■ Task description
Your answer must be an exact copy of the records, with no pictures included.
START Recorded information
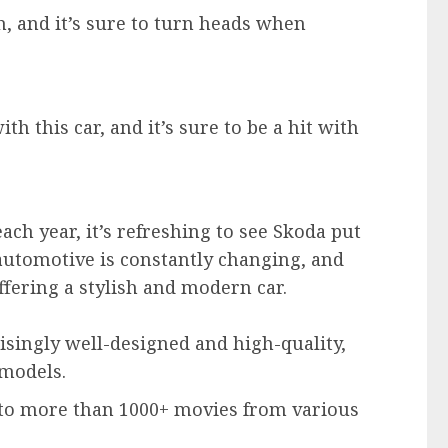
sh, and it’s sure to turn heads when
h this car, and it’s sure to be a hit with
ch year, it’s refreshing to see Skoda put
automotive is constantly changing, and
ffering a stylish and modern car.
isingly well-designed and high-quality,
models.
 to more than 1000+ movies from various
END Recorded information
■ Written answer
sh, and it’s sure to turn heads when
h this car, and it’s sure to be a hit with
ch year, it’s refreshing to see Skoda put
automotive is constantly changing, and
ffering a stylish and modern car.
isingly well-designed and high-quality,
models.
 to more than 1000+ movies from various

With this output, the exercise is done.